* _What the task requires_
In the entries below, find the string "down" and return each line holding it.
_ _ _ _ _
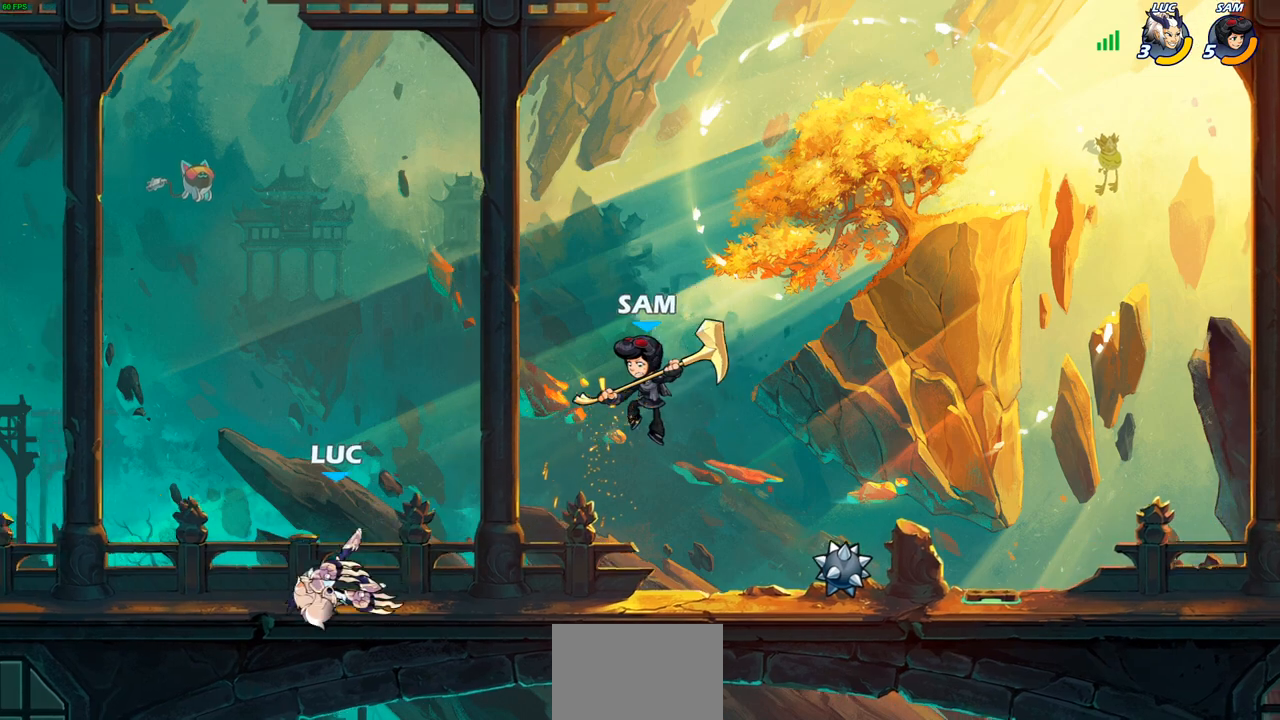
{"buttons": [], "left_stick": "right", "right_stick": "center", "events": [[67, "left_stick", "center"], [133, "left_stick", "left"], [450, "left_stick", "right"]]}
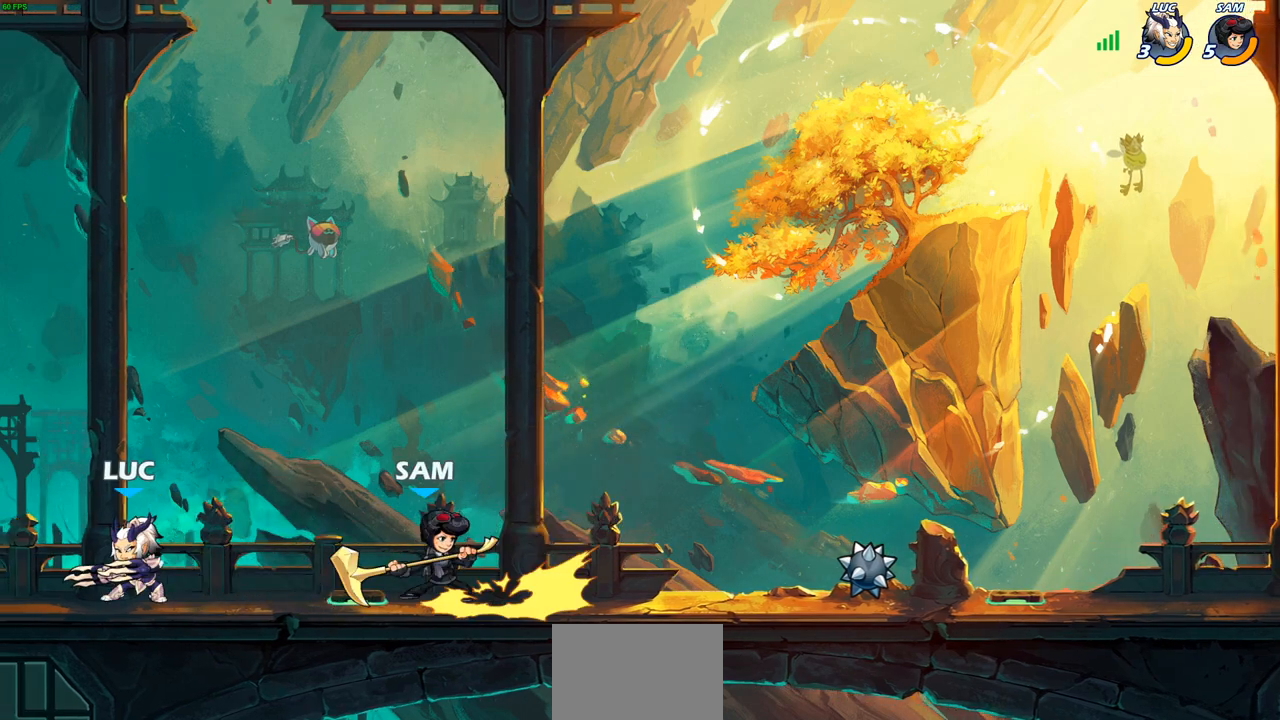
{"buttons": [], "left_stick": "center", "right_stick": "center", "events": [[67, "CIRCLE", "down"], [167, "CIRCLE", "up"], [283, "left_stick", "center"]]}
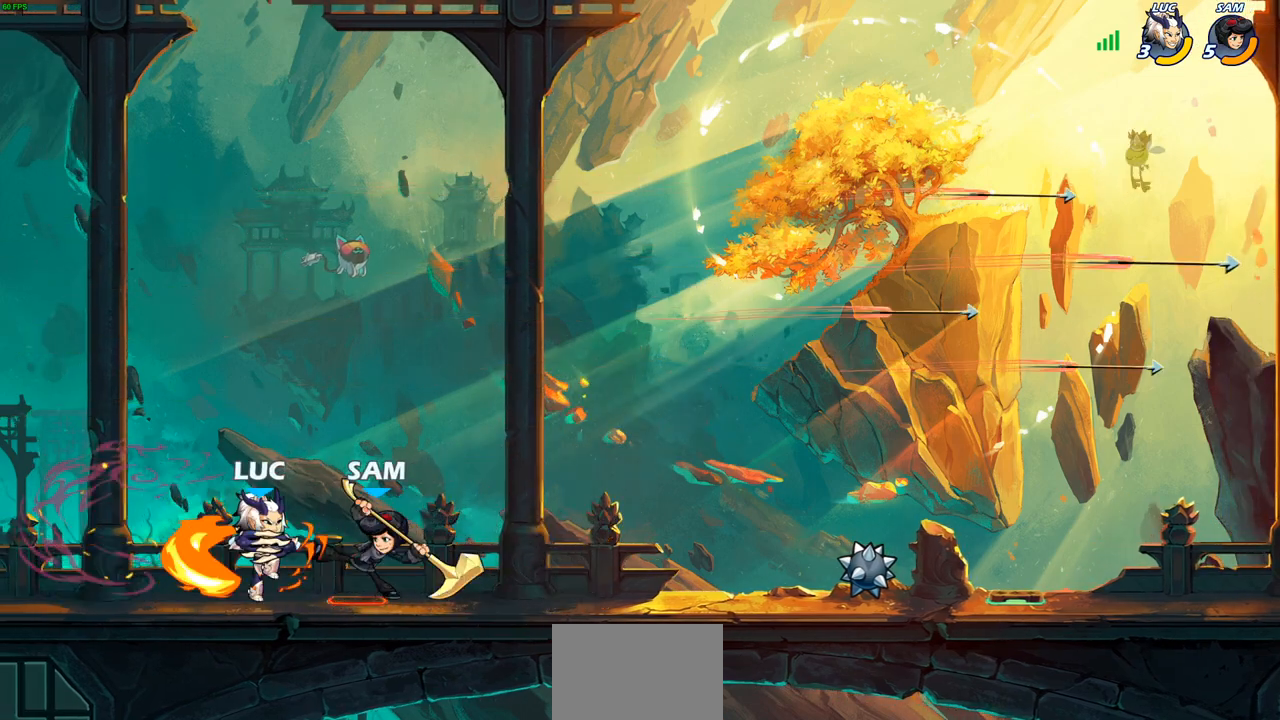
{"buttons": [], "left_stick": "center", "right_stick": "center", "events": []}
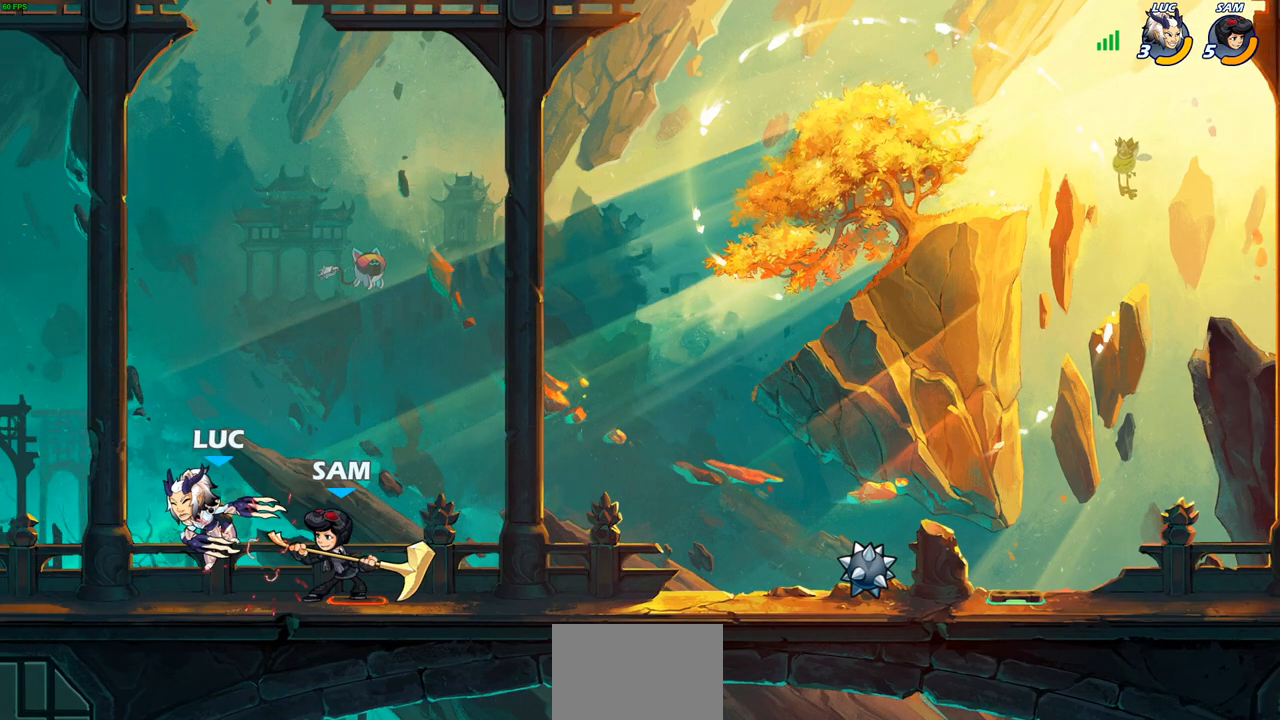
{"buttons": [], "left_stick": "right", "right_stick": "center", "events": [[217, "left_stick", "right"]]}
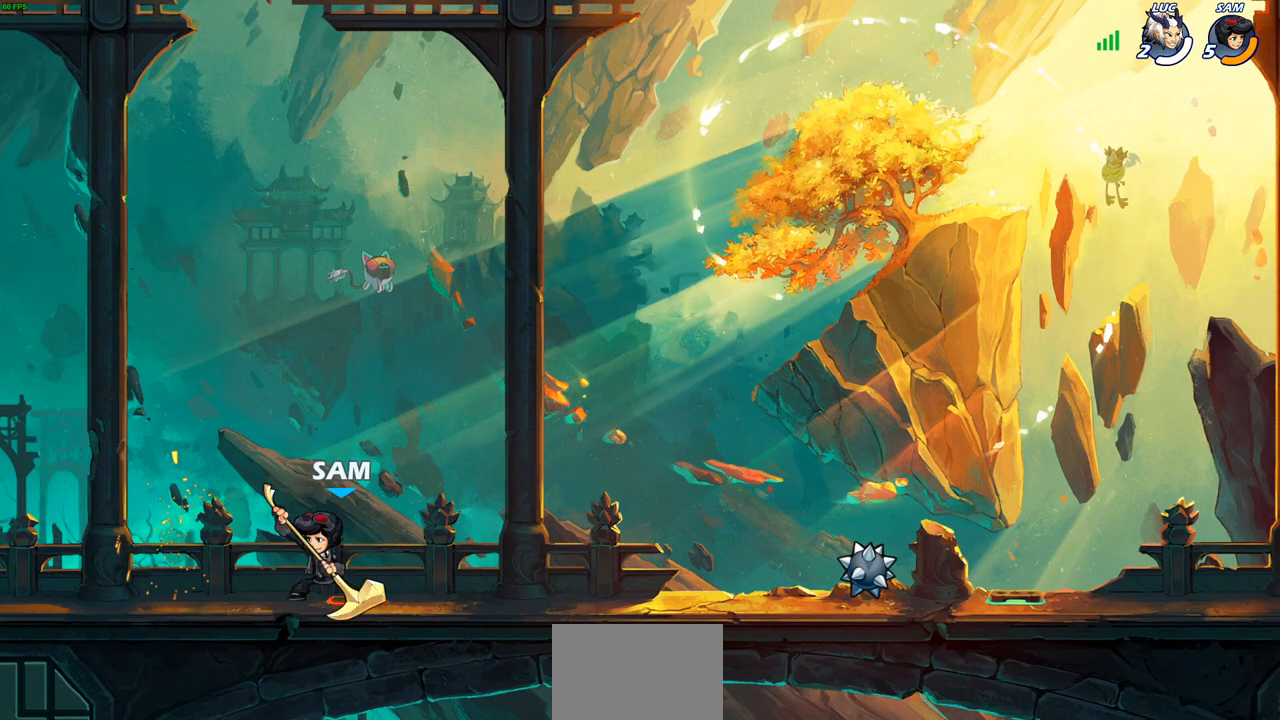
{"buttons": [], "left_stick": "center", "right_stick": "center", "events": [[67, "L2", "down"], [83, "L1", "down"], [200, "left_stick", "up-right"], [217, "L1", "up"], [233, "L2", "up"], [300, "L1", "down"], [300, "L2", "down"], [450, "L1", "up"], [450, "L2", "up"], [450, "left_stick", "center"]]}
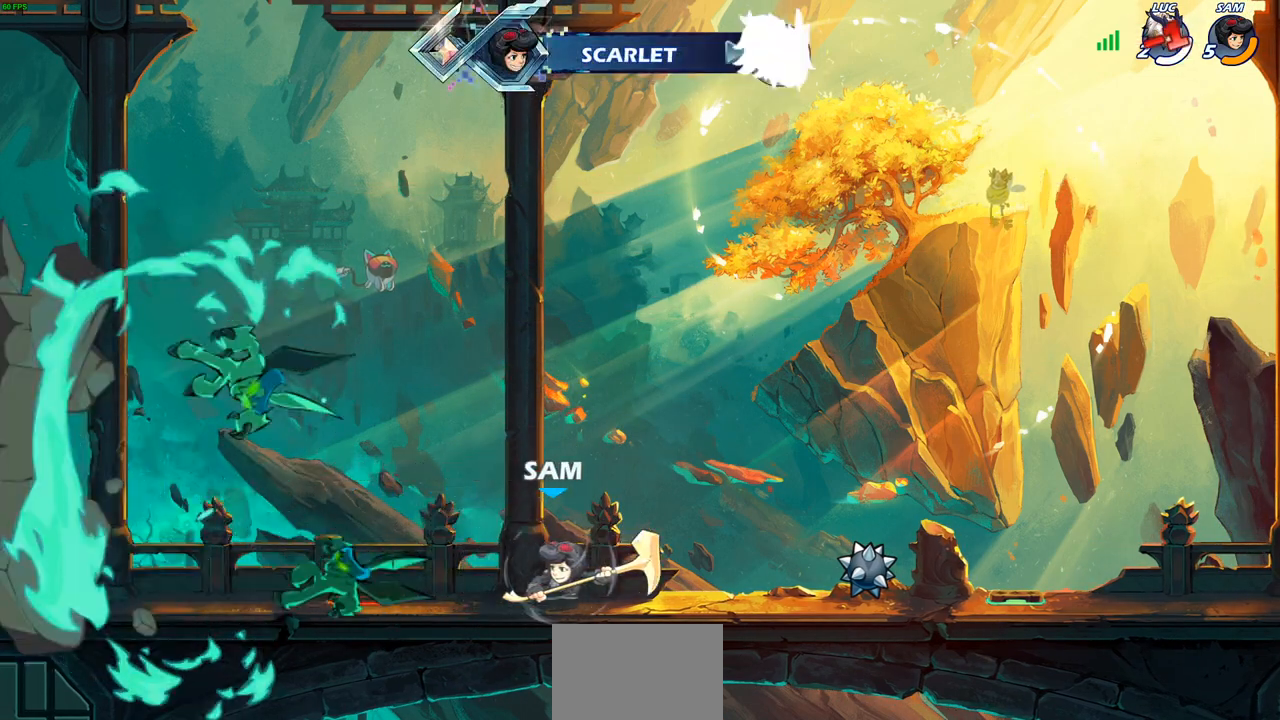
{"buttons": [], "left_stick": "center", "right_stick": "center", "events": []}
_ _ _ _ _
* _Result_
{"buttons": [], "left_stick": "center", "right_stick": "center", "events": [[67, "CIRCLE", "down"], [167, "CIRCLE", "up"], [283, "left_stick", "center"]]}
{"buttons": [], "left_stick": "center", "right_stick": "center", "events": [[67, "L2", "down"], [83, "L1", "down"], [200, "left_stick", "up-right"], [217, "L1", "up"], [233, "L2", "up"], [300, "L1", "down"], [300, "L2", "down"], [450, "L1", "up"], [450, "L2", "up"], [450, "left_stick", "center"]]}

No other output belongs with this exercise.